L' Envie
C’est parce que la notion d’envie a longtemps été associée à quelque chose de futile et de secondaire, et trop souvent occulté par des concepts plus rationnels tels que le besoin, ou le désir, qu’il convient selon Laurence Gelin, en ces temps d’incertitude pour l’observateur social, de revenir sur ce type d’interrogation.
Initiatrice de l’Observatoire de l’Envie, Laurence Gelin explique que plus que jamais, les publicitaires se rendent attentifs aux émergences de motivations et comportements consommatoires les plus furtifs. Repérant là un enjeu de taille dans nos sociétés contemporaines, elle nous propose ainsi de réfléchir sur cette manière nouvelle d’être et de consommer.
En ce sens, Michel Maffesoli rappelle « l’obsolescence » et l’épuisement de certains mots et notions trop longtemps utilisés pour dire la société, et propose de « se purger de ces mots impertinents » et de leurs » incantations ».
Dans la culture occidentale et judéo-chrétienne, le mal est refusé ou dénié comme péché. Il ne se définit alors que par défaut, par ce qu’il n’est pas. Il est l’inverse du bien, un anti lieu, contrairement à certaines sociétés qui lui ont attribué une place réelle dans le monde, non obscure, une divinité.
L’envie serait peut-être de cela, selon Michel Maffesoli. Un « élément de la globalité ». Evoquant Jung, il indique que donner une place au mal ou à l’inacceptable, c’est accepter de ne pas le soigner, et l’intégrer dans le monde, le social et le quotidien. A ce propos, Maffesoli parle d' »homéopathisation » du mal, une manière de vivre la mort au quotidien, de la digérer et de la ritualiser.
De cette manière, l’envie serait le signe d’une certaine « dilution du sujet ». A l’encontre de notre tradition du sujet et de l’individu, s’articulant dans « le couple tétanique sujet/objet », mu par la rationalité de son fonctionnement (besoin économique, désir psychique), M. Maffesoli nous rend attentif à ce qui pourrait préexister avant le sujet construit, c’est-à-dire la relation, ou selon ses mots, le « primum relationis ».
Dans ce sens, « l’envie assume le mal », dans la mesure où elle crée la relation. Relation « affectuelle », irraisonnée, manière d’expliquer les coups de coeur, les achats inconsidérés, et » qui créent l’entité, la reliance et la subjectivité de masse. »

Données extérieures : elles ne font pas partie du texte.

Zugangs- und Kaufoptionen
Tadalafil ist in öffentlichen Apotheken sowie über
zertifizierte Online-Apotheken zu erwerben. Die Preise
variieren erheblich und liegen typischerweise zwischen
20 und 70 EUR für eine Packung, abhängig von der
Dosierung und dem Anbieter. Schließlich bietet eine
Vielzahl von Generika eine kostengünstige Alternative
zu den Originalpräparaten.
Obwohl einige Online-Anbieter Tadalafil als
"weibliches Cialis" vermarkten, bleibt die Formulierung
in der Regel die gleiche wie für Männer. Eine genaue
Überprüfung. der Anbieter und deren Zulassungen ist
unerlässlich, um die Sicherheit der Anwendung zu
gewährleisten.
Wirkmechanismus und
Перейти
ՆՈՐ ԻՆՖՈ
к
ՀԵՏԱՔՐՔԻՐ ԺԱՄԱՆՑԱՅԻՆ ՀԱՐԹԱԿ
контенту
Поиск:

Evoquant Gilbert Durand, Maffesoli rappelle cette » trajectivité sujet/objet », qui, loin des discours purement intellectuels prend lieu et acte dans une société évoluant selon lui de la « consommation » à la « consumation ».

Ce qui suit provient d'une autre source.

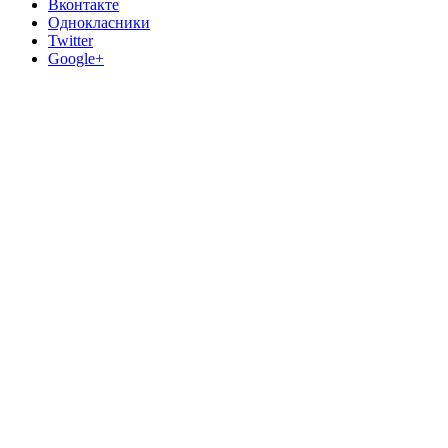
Вконтакте
Однокласники
Twitter
Google+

L’envie évoque pour Alain Etchegoyen un « sentiment de paradoxe », aussi, il la décrira comme un phénomène ambigu. « Effet de surface, caprice imprévisible et momentané », elle est le signe des temps, et permet de qualifier les comportements de masse sous un angle nouveau.
L’envie constitue une sorte de réponse, « le consommateur peut être actif, sans toutefois être victime de la société de consommation. »
Les industriels et les publicitaires emploient d’ailleurs l’expression « donner de l’envie », « notion qui regroupe dépense et générosité ». L’envie revêt un caractère « saillant », et qui bouscule les autres appétits.
Son ambiguïté la conduit également à un état proche de la haine (envie de l’autre, par le biais de l’objet convoité), et elle reste un péché capital.